## Activity
Copy the data word for word, from its first line through the line containing "15 de diciembre de 2025", with both ends included. Leave the pictures out of your answer.

## Data section
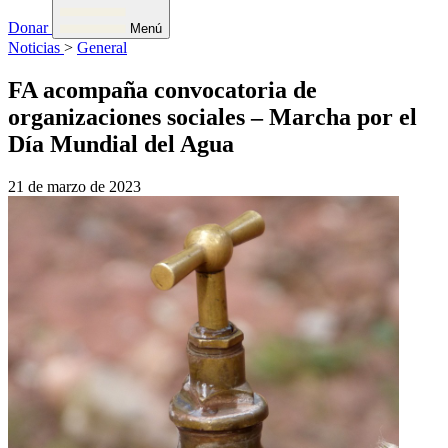
Donar
Menú
Noticias
>
General
FA acompaña convocatoria de
organizaciones sociales – Marcha por el
Día Mundial del Agua
21 de marzo de 2023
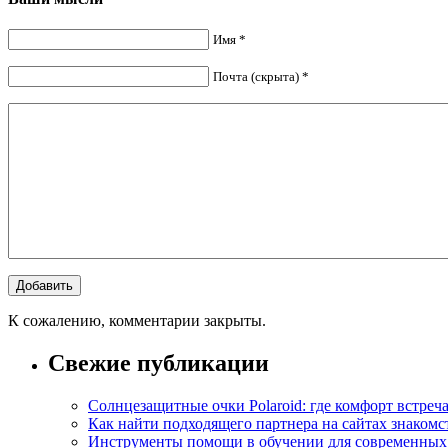
Имя *
Почта (скрыта) *
К сожалению, комментарии закрыты.
Свежие публикации
Солнцезащитные очки Polaroid: где комфорт встреча
Как найти подходящего партнера на сайтах знакомс
Инструменты помощи в обучении для современных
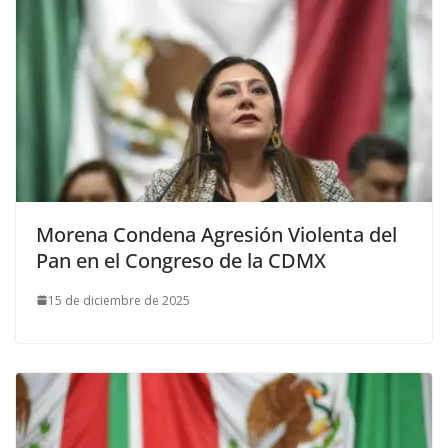
Morena Condena Agresión Violenta del
Pan en el Congreso de la CDMX
15 de diciembre de 2025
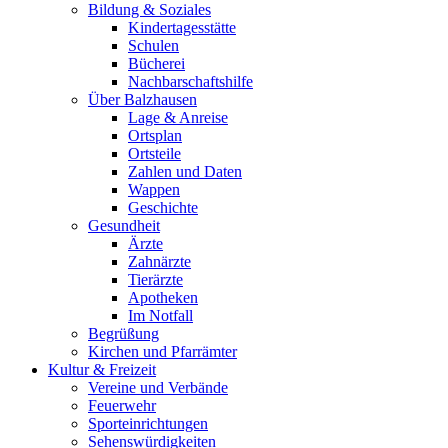
Bildung & Soziales
Kindertagesstätte
Schulen
Bücherei
Nachbarschaftshilfe
Über Balzhausen
Lage & Anreise
Ortsplan
Ortsteile
Zahlen und Daten
Wappen
Geschichte
Gesundheit
Ärzte
Zahnärzte
Tierärzte
Apotheken
Im Notfall
Begrüßung
Kirchen und Pfarrämter
Kultur & Freizeit
Vereine und Verbände
Feuerwehr
Sporteinrichtungen
Sehenswürdigkeiten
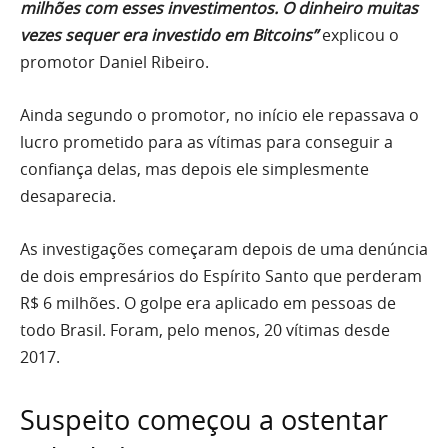
milhões com esses investimentos. O dinheiro muitas
vezes sequer era investido em Bitcoins”
explicou o
promotor Daniel Ribeiro.
Ainda segundo o promotor, no início ele repassava o
lucro prometido para as vítimas para conseguir a
confiança delas, mas depois ele simplesmente
desaparecia.
As investigações começaram depois de uma denúncia
de dois empresários do Espírito Santo que perderam
R$ 6 milhões. O golpe era aplicado em pessoas de
todo Brasil. Foram, pelo menos, 20 vítimas desde
2017.
Suspeito começou a ostentar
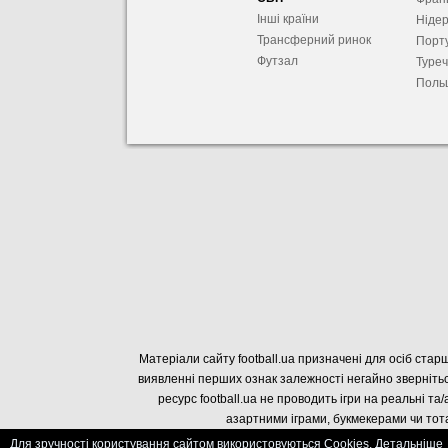
Інші країни
Ніде
Трансферний ринок
Порту
Футзал
Туре
Поль
Матеріали сайту football.ua призначені для осіб старш
виявленні перших ознак залежності негайно звернітьс
ресурс football.ua не проводить ігри на реальні та/
азартними іграми, букмекерами чи тота
Для зручності користування сайтом використовуються Cookies. Детальніше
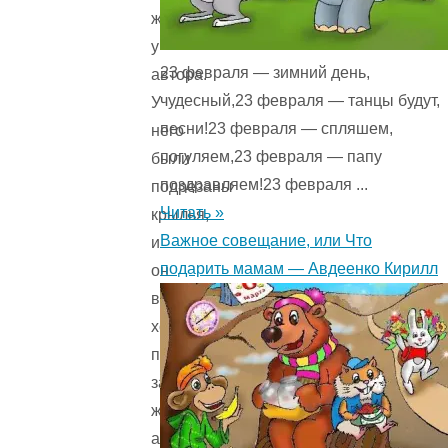
жил
у
23 февраля — зимний день,
автора.
чудесный,23 февраля — танцы будут,
У
песни!23 февраля — спляшем,
него
погуляем,23 февраля — папу
были
поздравляем!23 февраля ...
подрезаны
Читать »
крылья,
Важное совещание, или Что
и
подарить мамам — Авдеенко Кирилл
он
везде
ходил
пешком
за
женой
автора,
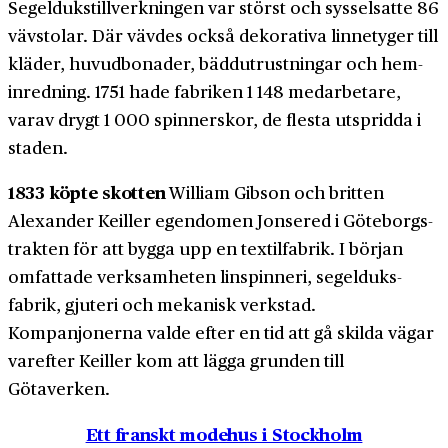
Segel­dukstill­verkningen var störst och sysselsatte 86
väv­stolar. Där vävdes också dekorativa linne­tyger till
kläder, huvud­bonader, bädd­utrustningar och hem­
inredning. 1751 hade fabriken 1 148 medarbetare,
varav drygt 1 000 spinnerskor, de flesta utspridda i
staden.
1833 köpte skotten
William Gibson och britten
Alexander Keiller egendomen Jonsered i Göteborgs­
trakten för att bygga upp en textil­fabrik. I början
omfattade verksamheten lin­spinneri, segelduks­
fabrik, gjuteri och mekanisk verkstad.
Kompanjonerna valde efter en tid att gå skilda vägar
varefter Keiller kom att lägga grunden till
Götaverken.
Ett franskt modehus i Stockholm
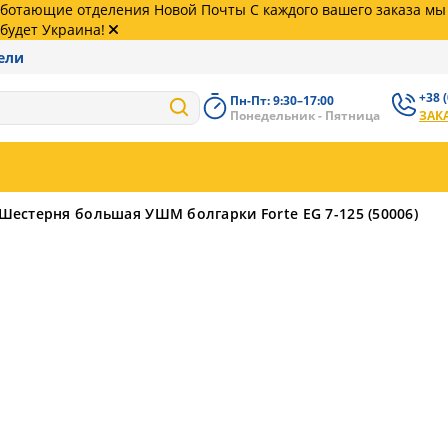
работающие отделения Новой Почты С каждого вашего заказа м
будет Украина!
ели
+38 
Пн-Пт: 9:30–17:00
+38 (
Понедельник - Пятница
ЗАК
62
+38 (
99
Шестерня большая УШМ болгарки Forte EG 7-125 (50006)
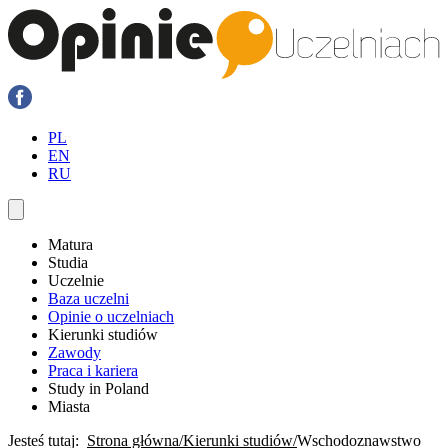
PL
EN
RU
Matura
Studia
Uczelnie
Baza uczelni
Opinie o uczelniach
Kierunki studiów
Zawody
Praca i kariera
Study in Poland
Miasta
Jesteś tutaj:
Strona główna
Kierunki studiów
Wschodoznawstwo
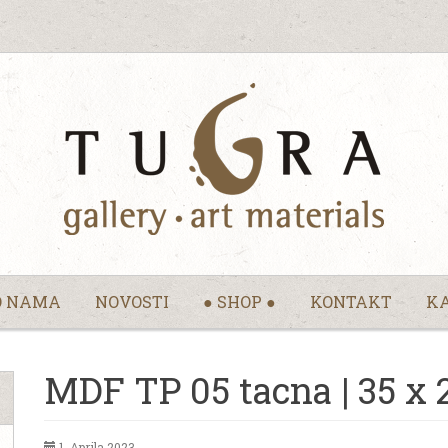
O NAMA
NOVOSTI
● SHOP ●
KONTAKT
KA
MDF TP 05 tacna | 35 x 
1. Aprila 2023.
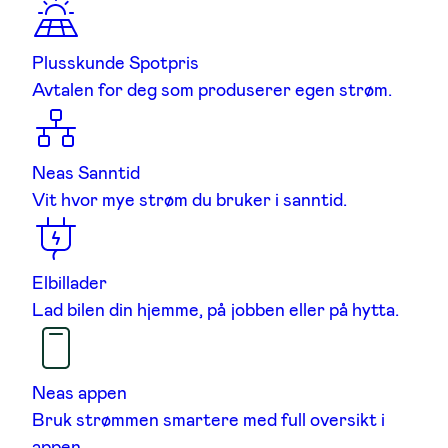
Plusskunde Spotpris
Avtalen for deg som produserer egen strøm.
Neas Sanntid
Vit hvor mye strøm du bruker i sanntid.
Elbillader
Lad bilen din hjemme, på jobben eller på hytta.
Neas appen
Bruk strømmen smartere med full oversikt i
appen.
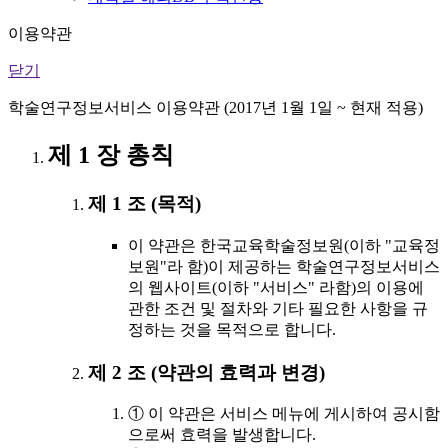
이용약관
닫기
학술연구정보서비스 이용약관 (2017년 1월 1일 ~ 현재 적용)
제 1 장 총칙
제 1 조 (목적)
이 약관은 한국교육학술정보원(이하 "교육정
보원"라 함)이 제공하는 학술연구정보서비스
의 웹사이트(이하 "서비스" 라함)의 이용에
관한 조건 및 절차와 기타 필요한 사항을 규
정하는 것을 목적으로 합니다.
제 2 조 (약관의 효력과 변경)
① 이 약관은 서비스 메뉴에 게시하여 공시함
으로써 효력을 발생합니다.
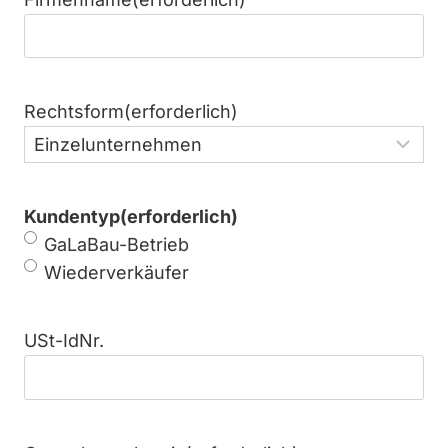
Rechtsform
(erforderlich)
Kundentyp
(erforderlich)
GaLaBau-Betrieb
Wiederverkäufer
USt-IdNr.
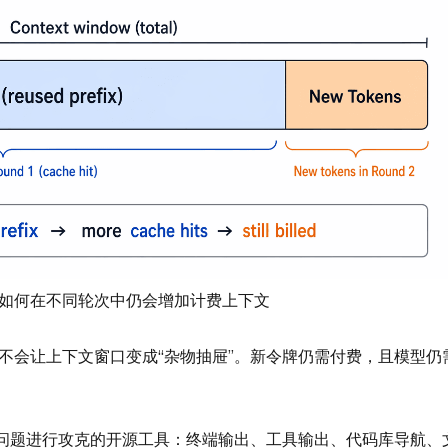
如何在不同轮次中仍会增加计费上下文
不会让上下文窗口变成“杂物抽屉”。新令牌仍需付费，且模型仍
”问题进行攻克的开源工具：终端输出、工具输出、代码库导航、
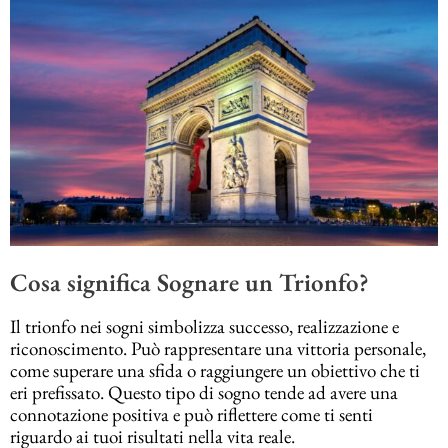
Cosa significa Sognare un Trionfo?
Il trionfo nei sogni simbolizza successo, realizzazione e
riconoscimento. Può rappresentare una vittoria personale,
come superare una sfida o raggiungere un obiettivo che ti
eri prefissato. Questo tipo di sogno tende ad avere una
connotazione positiva e può riflettere come ti senti
riguardo ai tuoi risultati nella vita reale.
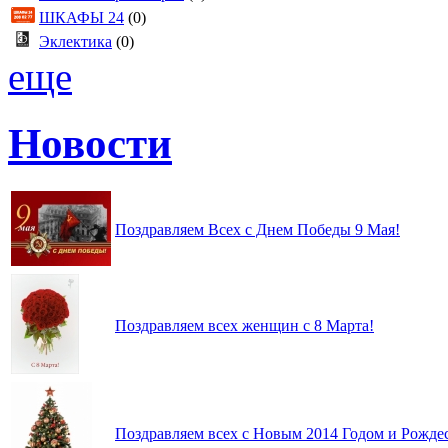
ШКАФЫ 24
(0)
Эклектика
(0)
еще
Новости
Поздравляем Всех с Днем Победы 9 Мая!
Поздравляем всех женщин с 8 Марта!
Поздравляем всех с Новым 2014 Годом и Рождес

## Task solution
Donar
Menú
Noticias
>
General
FA acompaña convocatoria de
organizaciones sociales – Marcha por el
Día Mundial del Agua
21 de marzo de 2023
Имя *
Почта (скрыта) *
К сожалению, комментарии закрыты.
Свежие публикации
Солнцезащитные очки Polaroid: где комфорт встреча
Как найти подходящего партнера на сайтах знакомс
Инструменты помощи в обучении для современных
Morena Condena Agresión Violenta del
Pan en el Congreso de la CDMX
15 de diciembre de 2025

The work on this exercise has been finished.